August 27, 2014

From Lyx/Latex to Word

This is sort of a placeholder post. Busy meeting a deadline, but this should help future Steve and anyone else when you need to turn your Lyx document into a Word document while keeping the format mostly sane. Broken, but sane.
  1. Export as Latex (plain).
  2. Run
    • latex <name of tex file, with or without extension>

  3. Run
    • bibtex <filename>

  4. Run
    • latex <filename>

  5. Run
    • latex <filename>

  6. Try to run
    • htlatex <filename> "html,0,charset=utf-8" "" -dhtml/
      • html: format to output
      • 0: normally chapters go into their own page, putting 0 here forces everything into a single page
      • charset=utf-8: let us be civilised
      • -dhtml/: puts the output files in a html sub-directory. Note that you can't have a space between -d and the html/

  7. If the above fails with something like 'illegal storage address', and you get a warning about text4ht.env not been found, then you need to find where it is in your TeX installation, and:
    • export TEX4HTENV and try again
    • Copy text4ht.env into your working directory
      • This approach also lets you affect locally some export parameters. More on this later...

  8. Open the html to verify correctness. You might object to the poor graphics quality. In this case copy text4ht.env into the working directory if you haven't done so, and then modify it so it uses a high density when converting images.
    • See this tex.stackexchange.com answer for more details
    • In my case, since dvipng was been used, I replaced all instances of
      • -D 96
    • with
      • -D 300

  9. It also helps if you
    • strip away html comments
      • These look like <!-- xxx -->
    • centre aligned image divs
    • remove <hr/> instances

  10. These changes will make the import into Libre/OpenOffice go easier

  11. Open the html file in Libre/OpenOffice

  12. File > Export > ODT

  13. Close html file

  14. Open exported ODT

  15. Edit > Links

  16. Select all links

  17. Break Links

  18. Verify that the ODT file is now much larger!

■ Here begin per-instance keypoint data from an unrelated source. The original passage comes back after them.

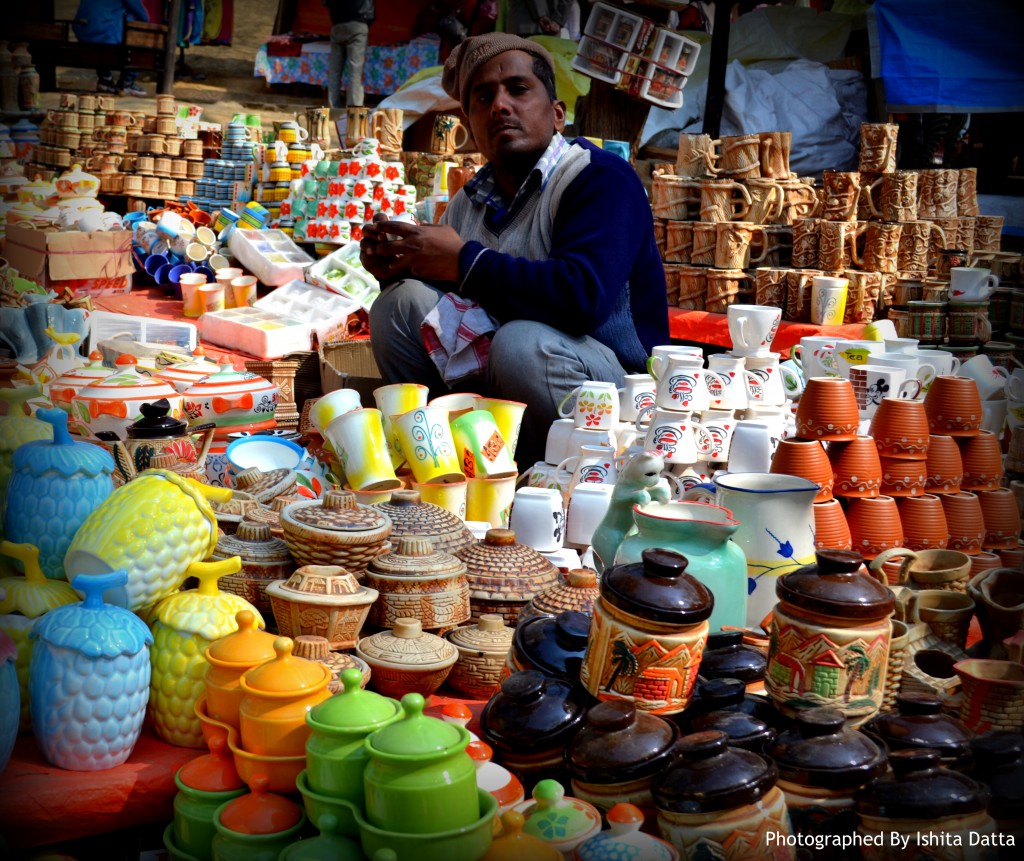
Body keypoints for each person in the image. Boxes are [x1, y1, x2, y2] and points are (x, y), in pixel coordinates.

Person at [359, 33, 668, 469]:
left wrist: (464, 260)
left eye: (518, 90)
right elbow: (449, 297)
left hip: (616, 388)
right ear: (469, 124)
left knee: (520, 344)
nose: (500, 106)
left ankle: (555, 472)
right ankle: (444, 462)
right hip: (506, 374)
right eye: (483, 98)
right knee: (398, 305)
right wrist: (396, 265)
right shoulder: (470, 201)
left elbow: (583, 299)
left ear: (557, 114)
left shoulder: (599, 179)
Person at [72, 0, 149, 97]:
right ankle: (127, 81)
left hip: (83, 32)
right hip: (104, 34)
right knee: (137, 33)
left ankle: (105, 78)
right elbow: (143, 16)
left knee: (109, 20)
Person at [326, 0, 375, 108]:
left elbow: (326, 2)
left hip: (337, 24)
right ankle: (353, 109)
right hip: (357, 24)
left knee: (335, 70)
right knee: (355, 70)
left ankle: (332, 106)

  19. File > Save As > Word 97 (doc)

Phew! To help future visitors, a simple python script to fix up the html as I have described is included at the end of this post. You will need lxml and cssselector installed. Cheers, Steve
#!/usr/bin/env python

from lxml.html import parse, HtmlComment
from lxml import etree

def main(*args):
  if len(args) == 0:
    return 1

  doc = parse(args[0]).getroot()

  body = doc.cssselect('body')[0]

  # replace <hr/> with <br/> to make doc conversion easier
  for hr in body.cssselect('hr'):
    p = hr.getparent()
    p.remove(hr)

    br = etree.Element('br')
    p.append(br)

  # remove comments because for some reason libreoffice opens up 
  # html comments as document comments, slowing things down
  for node in doc.getiterator():
    if isinstance(node, HtmlComment):
      node.getparent().remove(node)

  # centre align all figures
  for div in doc.cssselect('div.figure'):
    div.attrib['style']='text-align:center'

  print etree.tostring(doc, method='html', encoding='utf-8')
if __name__ == '__main__':
  import sys
  sys.exit(main(*sys.argv[1:]))